They seem to be good at different things. Monticello is all about maintaining packages and in my view is a much *SAFER* mechanism for loading in new functionality (packaged code) than changesets. For one thing, it does a good job of preflighting the changes and if its going to have issues it will tell you and you can bail on it or it will help you get to the desired final state. So as a librarian - MC is DA BOMB.
Changesets seem better for system level stuff that involves lots of refactoring. As an example, I've been trying to consolidate all of the code that knows something about URL's and Http into a coherent package. Its scattered all over the image in half a dozen packages so this change will involve many package name changes, class name changes, moving methods, etc. Monticello seems to act on packages, so to capture this work and get it applied, I think a changeset is a better tool.

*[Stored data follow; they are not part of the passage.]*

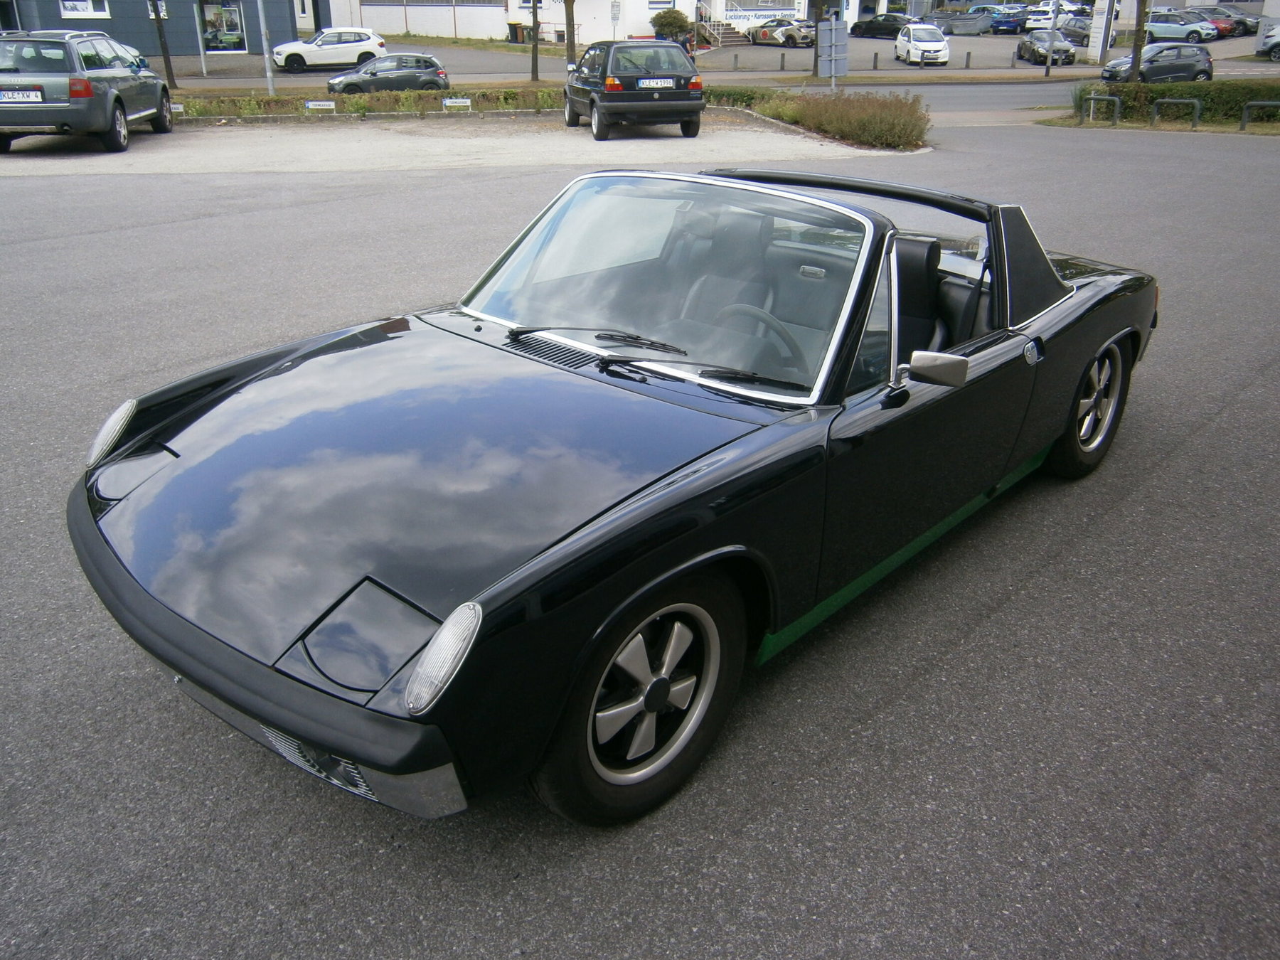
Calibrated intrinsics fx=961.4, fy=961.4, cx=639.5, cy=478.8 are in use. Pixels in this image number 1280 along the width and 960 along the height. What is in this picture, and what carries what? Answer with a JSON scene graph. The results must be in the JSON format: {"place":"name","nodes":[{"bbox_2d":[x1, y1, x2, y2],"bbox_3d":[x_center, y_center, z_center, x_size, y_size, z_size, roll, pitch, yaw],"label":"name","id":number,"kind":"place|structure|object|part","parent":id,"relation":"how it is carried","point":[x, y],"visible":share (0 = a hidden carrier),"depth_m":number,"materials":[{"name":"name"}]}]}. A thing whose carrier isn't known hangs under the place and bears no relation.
{"place":"outdoors","nodes":[
{"label":"outdoors","id":0,"kind":"place"},
{"bbox_2d":[0,0,305,57],"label":"dark building","id":1,"kind":"structure","parent":0,"point":[57,14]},
{"bbox_2d":[58,0,110,18],"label":"window","id":2,"kind":"structure","parent":1,"relation":"in","point":[91,9],"depth_m":38.43,"materials":[{"name":"white"}]},
{"bbox_2d":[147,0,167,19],"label":"sign","id":3,"kind":"object","parent":1,"relation":"attached to","point":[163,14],"visible":0.62,"depth_m":39.09,"materials":[{"name":"white"}]},
{"bbox_2d":[198,0,246,50],"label":"shop window","id":4,"kind":"structure","parent":1,"relation":"in","point":[226,14],"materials":[{"name":"glass"}]},
{"bbox_2d":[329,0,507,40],"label":"white wall","id":5,"kind":"structure","parent":0,"point":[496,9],"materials":[{"name":"white paint"}]},
{"bbox_2d":[1,113,920,175],"label":"gravel lot","id":6,"kind":"structure","parent":0,"point":[171,154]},
{"bbox_2d":[0,29,171,152],"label":"station wagon","id":7,"kind":"object","parent":6,"relation":"on","point":[99,87],"visible":0.98,"depth_m":14.52,"materials":[{"name":"metal"}]},
{"bbox_2d":[0,88,44,102],"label":"license plate","id":8,"kind":"object","parent":7,"relation":"attached to","point":[9,92],"visible":0.98,"depth_m":14.08,"materials":[{"name":"white metal"}]},
{"bbox_2d":[171,85,565,121],"bbox_3d":[-6.387,-8.200,21.145,2.940,0.574,7.134,24,35,39],"label":"hedge","id":9,"kind":"object","parent":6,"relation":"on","point":[356,103],"visible":0.69,"depth_m":21.15,"materials":[{"name":"green plant"}]},
{"bbox_2d":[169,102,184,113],"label":"small sign","id":10,"kind":"object","parent":9,"relation":"attached to","point":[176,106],"visible":0.72,"depth_m":18.41,"materials":[{"name":"white"}]},
{"bbox_2d":[304,99,336,110],"bbox_3d":[-6.551,-7.610,19.727,0.701,0.260,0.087,-4,27,-9],"label":"sign","id":11,"kind":"object","parent":9,"relation":"attached to","point":[313,103],"visible":0.97,"depth_m":19.66,"materials":[{"name":"white"}]},
{"bbox_2d":[441,97,471,109],"bbox_3d":[-4.042,-8.241,21.242,0.734,0.292,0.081,-4,27,-9],"label":"sign","id":12,"kind":"object","parent":9,"relation":"attached to","point":[449,103],"visible":0.97,"depth_m":21.17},
{"bbox_2d":[562,39,705,137],"bbox_3d":[-0.227,-7.844,19.094,1.918,1.639,4.511,-7,27,-15],"label":"black car","id":13,"kind":"object","parent":6,"relation":"on","point":[697,106],"visible":0.98,"depth_m":17.51,"materials":[{"name":"black metal"}]},
{"bbox_2d":[639,77,674,88],"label":"license plate","id":14,"kind":"object","parent":13,"relation":"attached to","point":[666,84],"visible":0.98,"depth_m":16.95,"materials":[{"name":"white metal"}]},
{"bbox_2d":[707,87,931,149],"bbox_3d":[3.542,-7.544,19.793,6.694,0.895,2.520,24,35,39],"label":"hedge","id":15,"kind":"object","parent":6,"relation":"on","point":[857,116],"visible":0.85,"depth_m":18.82,"materials":[{"name":"green plant"}]},
{"bbox_2d":[319,0,697,42],"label":"white building","id":16,"kind":"structure","parent":0,"point":[579,23],"materials":[{"name":"white paint"}]},
{"bbox_2d":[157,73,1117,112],"label":"road","id":17,"kind":"structure","parent":0,"point":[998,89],"materials":[{"name":"grey asphalt"}]},
{"bbox_2d":[325,52,450,94],"bbox_3d":[-7.600,-11.917,28.755,3.935,1.453,1.755,-10,28,-21],"label":"car","id":18,"kind":"object","parent":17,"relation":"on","point":[438,73],"visible":0.92,"depth_m":28.13,"materials":[{"name":"metal"}]},
{"bbox_2d":[0,118,1279,959],"label":"asphalt lot","id":19,"kind":"structure","parent":0,"point":[1217,431],"materials":[{"name":"grey asphalt"}]},
{"bbox_2d":[67,156,1164,823],"bbox_3d":[0.402,-0.573,4.150,1.952,1.539,4.979,24,35,39],"label":"convertible car","id":20,"kind":"object","parent":19,"relation":"on","point":[1082,296],"visible":0.99,"depth_m":3.01,"materials":[{"name":"black metal"}]},
{"label":"headlight","id":21,"kind":"part","parent":20,"relation":"part of","materials":[{"name":"clear glass"}]},
{"label":"bumper","id":22,"kind":"part","parent":20,"relation":"part of","materials":[{"name":"black"}]},
{"label":"headlight","id":23,"kind":"part","parent":20,"relation":"part of","materials":[{"name":"clear glass"}]},
{"label":"wiper","id":24,"kind":"part","parent":20,"relation":"part of","materials":[{"name":"black metal"}]},
{"label":"wiper blades","id":25,"kind":"part","parent":20,"relation":"part of","materials":[{"name":"black"}]},
{"label":"windshield","id":26,"kind":"part","parent":20,"relation":"part of","materials":[{"name":"clear glass"}]},
{"label":"seats","id":27,"kind":"part","parent":20,"relation":"part of","materials":[{"name":"black leather"}]},
{"label":"seats","id":28,"kind":"part","parent":20,"relation":"part of","materials":[{"name":"black leather"}]},
{"label":"door handle","id":29,"kind":"part","parent":20,"relation":"part of","materials":[{"name":"metal"}]},
{"bbox_2d":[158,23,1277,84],"label":"parking lot","id":30,"kind":"structure","parent":0,"point":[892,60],"materials":[{"name":"grey asphalt"}]},
{"bbox_2d":[269,27,388,71],"bbox_3d":[-12.322,-16.957,38.073,4.521,1.617,1.946,-11,28,-21],"label":"white car","id":31,"kind":"object","parent":30,"relation":"on","point":[276,49],"visible":0.99,"depth_m":37.34,"materials":[{"name":"white metal"}]},
{"bbox_2d":[507,21,524,42],"bbox_3d":[-6.981,-25.163,54.561,0.993,1.396,0.930,12,29,23],"label":"trash bin","id":32,"kind":"object","parent":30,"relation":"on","point":[515,30],"visible":0.95,"depth_m":54.19,"materials":[{"name":"black plastic"}]},
{"bbox_2d":[610,0,621,40],"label":"sign","id":33,"kind":"object","parent":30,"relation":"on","point":[613,9],"visible":0.87,"depth_m":38.06,"materials":[{"name":"white"}]},
{"bbox_2d":[649,8,691,42],"bbox_3d":[1.660,-23.359,50.490,2.453,2.367,2.490,14,30,26],"label":"shrub","id":34,"kind":"object","parent":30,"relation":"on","point":[668,25],"visible":0.79,"depth_m":49.61,"materials":[{"name":"green plant"}]},
{"bbox_2d":[695,12,750,45],"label":"staircase","id":35,"kind":"structure","parent":30,"relation":"on","point":[727,36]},
{"bbox_2d":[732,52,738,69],"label":"bollard","id":36,"kind":"object","parent":30,"relation":"on","point":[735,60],"visible":0.99,"depth_m":40.54,"materials":[{"name":"grey stone"}]},
{"bbox_2d":[779,52,785,69],"bbox_3d":[6.022,-17.639,40.595,0.203,0.794,0.217,-1,26,-2],"label":"bollard","id":37,"kind":"object","parent":30,"relation":"on","point":[783,60],"visible":0.99,"depth_m":40.51,"materials":[{"name":"stone"}]},
{"bbox_2d":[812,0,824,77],"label":"tree trunk","id":38,"kind":"object","parent":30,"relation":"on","point":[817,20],"visible":0.76,"materials":[{"name":"plant"}]},
{"bbox_2d":[872,49,878,69],"bbox_3d":[10.214,-18.138,41.679,0.223,0.857,0.237,2,26,3],"label":"bollard","id":39,"kind":"object","parent":30,"relation":"on","point":[875,57],"visible":0.99,"depth_m":41.58,"materials":[{"name":"grey"}]},
{"bbox_2d":[849,13,910,38],"bbox_3d":[15.154,-27.713,59.123,4.898,1.601,1.839,24,35,39],"label":"dark car","id":40,"kind":"object","parent":30,"relation":"on","point":[892,25],"visible":0.86,"depth_m":58.38,"materials":[{"name":"black metal"}]},
{"bbox_2d":[893,22,950,65],"bbox_3d":[12.967,-20.115,44.491,1.904,1.718,4.248,0,26,-1],"label":"white car","id":41,"kind":"object","parent":30,"relation":"on","point":[899,44],"visible":1,"depth_m":43.32,"materials":[{"name":"white metal"}]},
{"bbox_2d":[934,9,993,34],"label":"dumpster","id":42,"kind":"object","parent":30,"relation":"on","point":[973,25],"visible":0.91,"depth_m":59.26,"materials":[{"name":"grey metal"}]},
{"bbox_2d":[964,50,971,68],"bbox_3d":[14.513,-18.519,42.519,0.229,0.856,0.244,-5,27,-11],"label":"bollard","id":43,"kind":"object","parent":30,"relation":"on","point":[968,57],"visible":0.99,"depth_m":42.41,"materials":[{"name":"stone"}]},
{"bbox_2d":[987,7,1028,33],"label":"blue car","id":44,"kind":"object","parent":30,"relation":"on","point":[1000,23],"visible":0.86,"depth_m":59.09,"materials":[{"name":"blue metal"}]},
{"bbox_2d":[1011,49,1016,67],"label":"bollard","id":45,"kind":"object","parent":30,"relation":"on","point":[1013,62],"visible":0.99,"depth_m":42.90,"materials":[{"name":"stone"}]},
{"bbox_2d":[1017,30,1077,65],"bbox_3d":[19.209,-20.482,45.568,1.833,1.480,4.411,0,26,-1],"label":"dark car","id":46,"kind":"object","parent":30,"relation":"on","point":[1067,52],"visible":0.89,"depth_m":44.57,"materials":[{"name":"metal"}]},
{"bbox_2d":[1042,4,1059,77],"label":"pole","id":47,"kind":"object","parent":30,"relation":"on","point":[1047,73],"visible":0.99,"depth_m":39.32,"materials":[{"name":"metal"}]},
{"bbox_2d":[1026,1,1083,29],"label":"white car","id":48,"kind":"object","parent":30,"relation":"on","point":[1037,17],"visible":0.67,"depth_m":56.39,"materials":[{"name":"white metal"}]},
{"bbox_2d":[1057,16,1092,40],"bbox_3d":[23.903,-24.210,52.291,1.919,1.689,5.239,-5,27,-11],"label":"dark car","id":49,"kind":"object","parent":30,"relation":"on","point":[1079,23],"visible":0.59,"depth_m":51.26,"materials":[{"name":"metal"}]},
{"bbox_2d":[1087,0,1114,61],"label":"sign","id":50,"kind":"object","parent":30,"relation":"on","point":[1093,44],"visible":0.89,"depth_m":44.41,"materials":[{"name":"white metal"}]},
{"bbox_2d":[1101,43,1213,82],"bbox_3d":[18.744,-14.978,34.978,4.075,1.543,1.738,-2,26,-4],"label":"car","id":51,"kind":"object","parent":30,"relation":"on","point":[1207,60],"visible":0.88,"depth_m":34.32,"materials":[{"name":"metal"}]},
{"bbox_2d":[1142,11,1218,42],"bbox_3d":[28.419,-24.266,51.903,4.814,1.590,1.937,24,35,39],"label":"car","id":52,"kind":"object","parent":30,"relation":"on","point":[1164,25],"visible":0.74,"depth_m":50.89,"materials":[{"name":"blue metal"}]},
{"bbox_2d":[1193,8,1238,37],"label":"car","id":53,"kind":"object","parent":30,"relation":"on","point":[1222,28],"visible":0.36,"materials":[{"name":"red metal"}]},
{"bbox_2d":[1203,4,1260,35],"bbox_3d":[34.314,-27.180,57.511,5.056,1.637,1.879,24,35,39],"label":"dark car","id":54,"kind":"object","parent":30,"relation":"on","point":[1246,20],"visible":0.53,"depth_m":56.10,"materials":[{"name":"metal"}]},
{"bbox_2d":[1255,21,1279,60],"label":"car","id":55,"kind":"object","parent":30,"relation":"on","point":[1273,44],"visible":0.99,"depth_m":42.54,"materials":[{"name":"metal"}]},
{"bbox_2d":[695,0,930,33],"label":"white building","id":56,"kind":"structure","parent":0,"point":[796,12],"materials":[{"name":"white paint"}]},
{"bbox_2d":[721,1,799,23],"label":"sign","id":57,"kind":"object","parent":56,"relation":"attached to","point":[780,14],"visible":0.96,"depth_m":58.60,"materials":[{"name":"white"}]},
{"bbox_2d":[1083,93,1121,124],"bbox_3d":[10.859,-8.672,22.694,0.143,0.732,0.945,-15,30,-28],"label":"metal barrier","id":58,"kind":"object","parent":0,"point":[1093,98],"visible":0.98,"depth_m":22.59,"materials":[{"name":"metal"}]},
{"bbox_2d":[1152,98,1202,127],"bbox_3d":[12.115,-8.203,21.746,0.202,0.709,0.921,-14,30,-27],"label":"metal barrier","id":59,"kind":"object","parent":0,"point":[1196,103],"visible":0.98,"depth_m":21.65,"materials":[{"name":"metal"}]},
{"label":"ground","id":60,"kind":"structure","parent":0},
{"bbox_2d":[150,0,176,84],"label":"tree trunk","id":61,"kind":"object","parent":60,"relation":"on","point":[160,33],"visible":0.95,"materials":[{"name":"brown plant"}]},
{"bbox_2d":[193,0,209,74],"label":"pole","id":62,"kind":"object","parent":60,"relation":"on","point":[203,57],"visible":0.99,"depth_m":36.15,"materials":[{"name":"metal"}]},
{"bbox_2d":[257,0,275,92],"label":"pole","id":63,"kind":"object","parent":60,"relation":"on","point":[269,76],"visible":0.95,"depth_m":24.41,"materials":[{"name":"metal"}]},
{"bbox_2d":[529,2,540,82],"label":"tree trunk","id":64,"kind":"object","parent":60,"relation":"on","point":[536,71],"visible":0.98,"materials":[{"name":"brown plant"}]},
{"bbox_2d":[563,0,577,72],"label":"tree trunk","id":65,"kind":"object","parent":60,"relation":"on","point":[571,55],"visible":0.92,"materials":[{"name":"brown plant"}]},
{"bbox_2d":[817,20,849,84],"bbox_3d":[5.536,-12.065,27.694,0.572,2.196,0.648,24,35,39],"label":"sign","id":66,"kind":"object","parent":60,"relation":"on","point":[841,68],"visible":0.99,"depth_m":27.49,"materials":[{"name":"grey metal"}]},
{"bbox_2d":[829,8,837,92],"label":"sign pole","id":67,"kind":"object","parent":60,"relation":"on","point":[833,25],"visible":0.86,"depth_m":28.75,"materials":[{"name":"grey metal"}]},
{"bbox_2d":[1128,0,1148,82],"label":"tree trunk","id":68,"kind":"object","parent":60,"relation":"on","point":[1135,57],"visible":0.8,"materials":[{"name":"plant"}]},
{"bbox_2d":[1071,77,1279,124],"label":"hedge","id":69,"kind":"object","parent":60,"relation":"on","point":[1204,95],"visible":0.79,"depth_m":21.84,"materials":[{"name":"green plant"}]},
{"bbox_2d":[1239,100,1279,130],"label":"metal barrier","id":70,"kind":"object","parent":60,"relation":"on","point":[1244,124],"visible":0.98,"depth_m":21.04,"materials":[{"name":"metal"}]}
]}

However, when it comes to maintaining modules and packages (chunks of capability that are a "THING"), I feel that changesets are AWFUL, crap out more often than not because my image isn't in the starting state the changeset was based on and changeset loading doesn't preflight well. If it fails I have an image in an indeterminate state and have to quit and relaunch to get back the last saved (and sane) state. I can't begin to count the number of times I've set out to load a .sar file and had it crap out because something in my image wasn't in the state that file expected.
As an exercise, try grabbing a 3.6 basic image and see if, using old .sar's on SqueakMap, you can get an image configured with Kom, Seaside, Postgres, and GLORP and let me know how many tries it takes you.
This is because changesets don't capture the expected initial and final state - only the transitions - and that is seldom enough when you're trying to work in a team and build a single "thing".
We really need a tool that knows both.
-Todd Blanchard
On Feb 25, 2006, at 11:08 PM, Andreas Raab wrote:
Colin Putney wrote:
First, let me mention that Monticello was designed with maintaining live system in mind. I think where it falls down is with scale.
Actually, I think there are some very fundamental issues when using Monticello in a live system, e.g., a system which has live instances of the classes being changed. The most important ones I can think about (which have nothing to do with scale) are renaming classes and series of class migrations.